What to produce
Copy the lines starting at the one containing "Openness subscore" and ending at the one containing "Reading left to", both included, reproducing them without change and leaving out the pictures.

----- Records provided

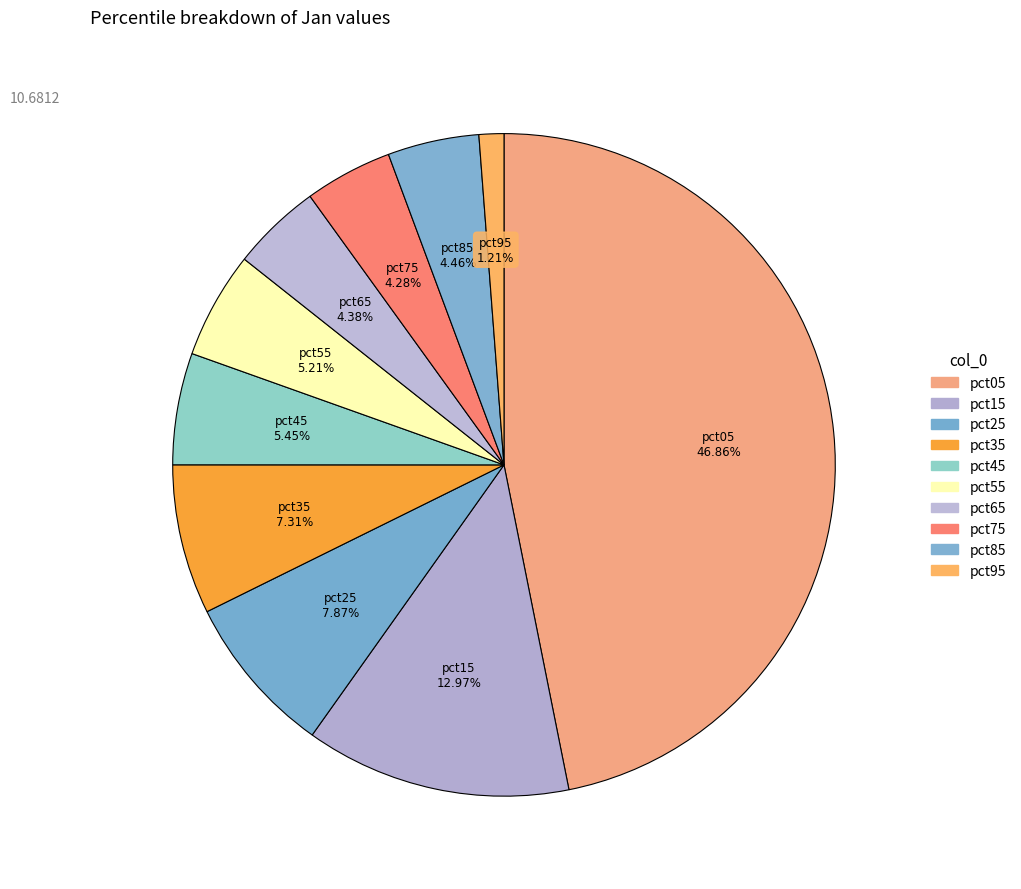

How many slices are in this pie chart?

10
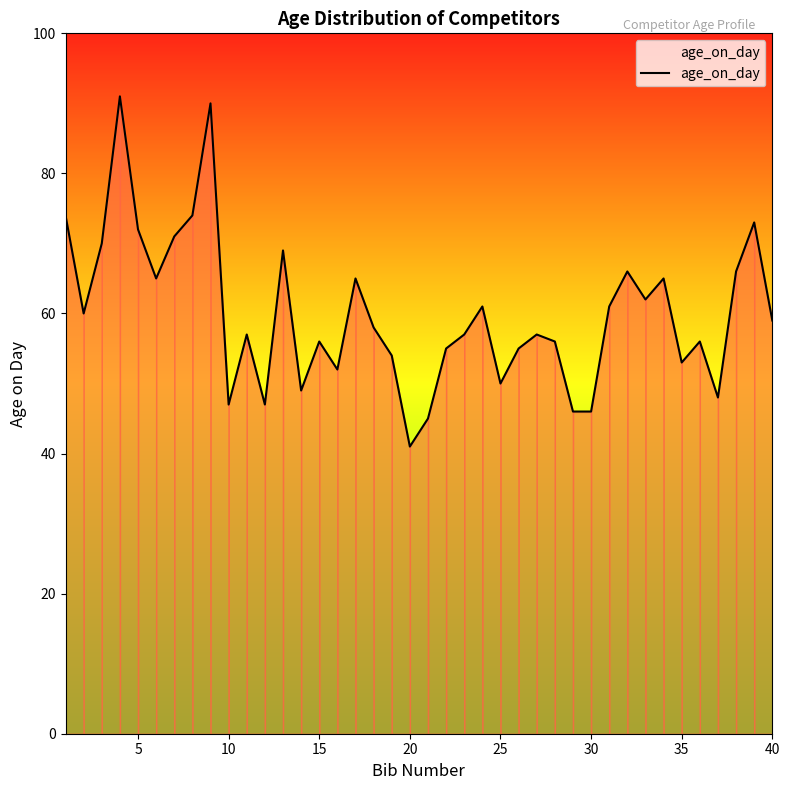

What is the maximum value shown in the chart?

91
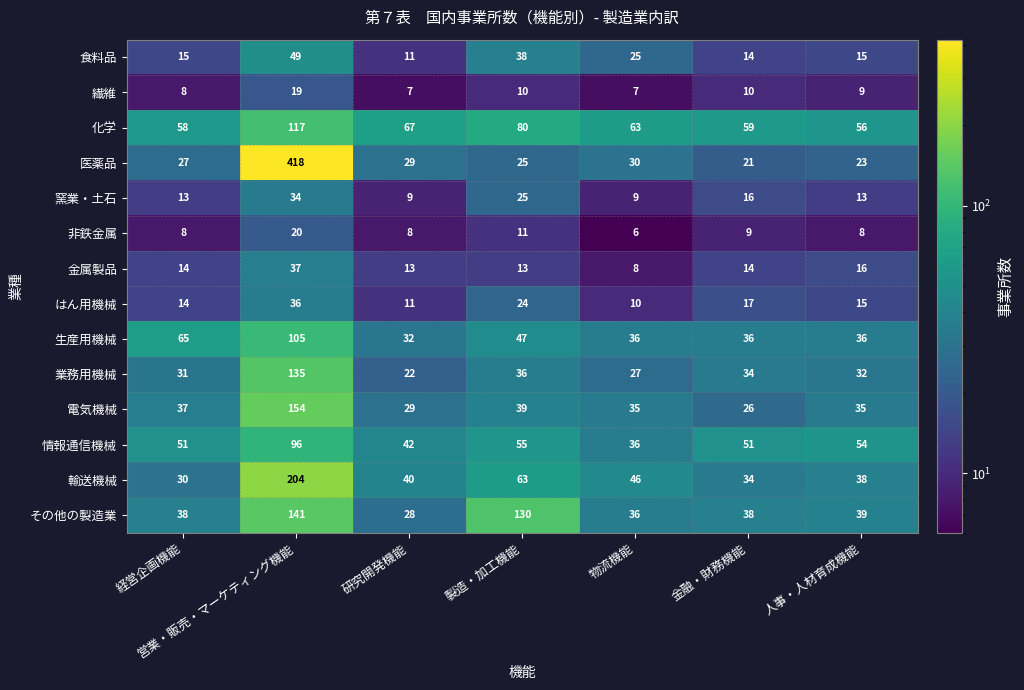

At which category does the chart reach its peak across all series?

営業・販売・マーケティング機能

----------
----- Records provided

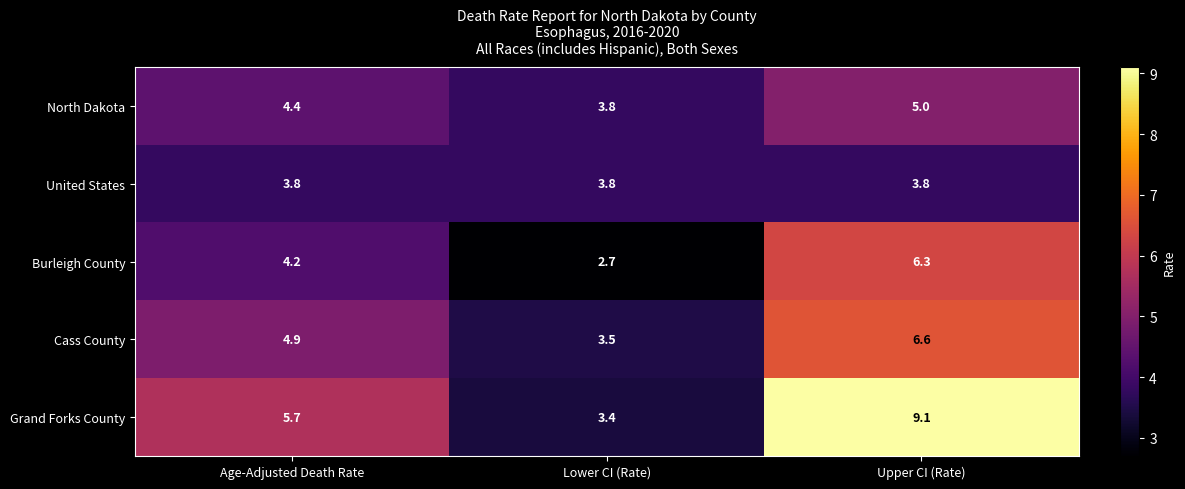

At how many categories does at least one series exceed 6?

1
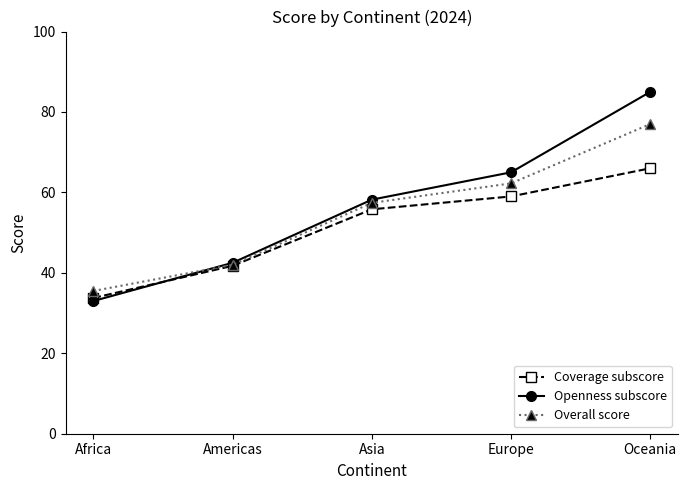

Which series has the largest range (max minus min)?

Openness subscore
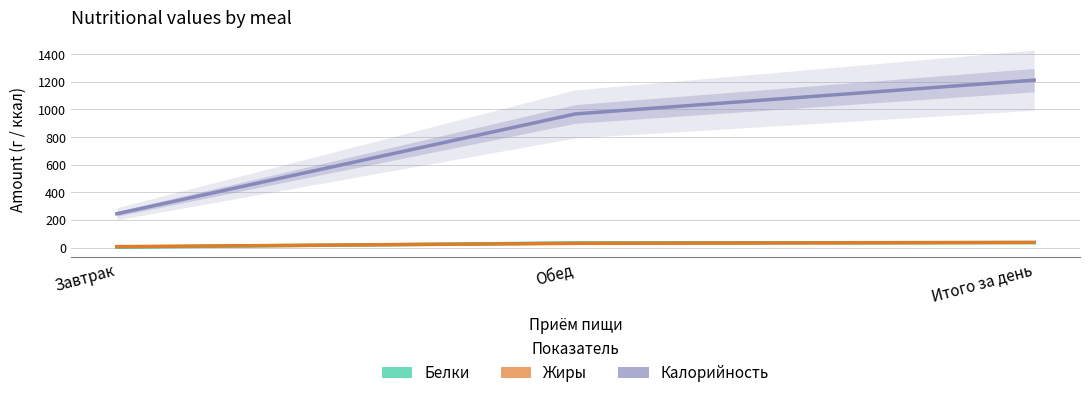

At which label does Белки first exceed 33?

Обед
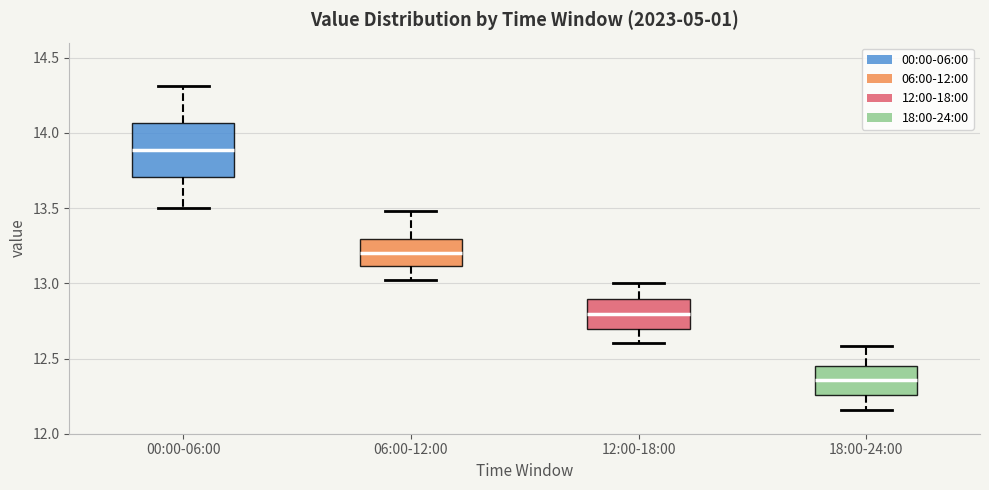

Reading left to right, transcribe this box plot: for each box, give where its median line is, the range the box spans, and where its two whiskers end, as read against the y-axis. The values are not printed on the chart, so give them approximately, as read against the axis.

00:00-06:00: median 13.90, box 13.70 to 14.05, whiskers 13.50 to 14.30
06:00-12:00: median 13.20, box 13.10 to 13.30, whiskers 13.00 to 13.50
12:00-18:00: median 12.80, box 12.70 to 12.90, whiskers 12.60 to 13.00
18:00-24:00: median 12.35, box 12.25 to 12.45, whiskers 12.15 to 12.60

----------

Reply to the task
Openness subscore

At which label does Белки first exceed 33?

Обед

Reading left to right, transcribe this box plot: for each box, give where its median line is, the range the box spans, and where its two whiskers end, as read against the y-axis. The values are not printed on the chart, so give them approximately, as read against the axis.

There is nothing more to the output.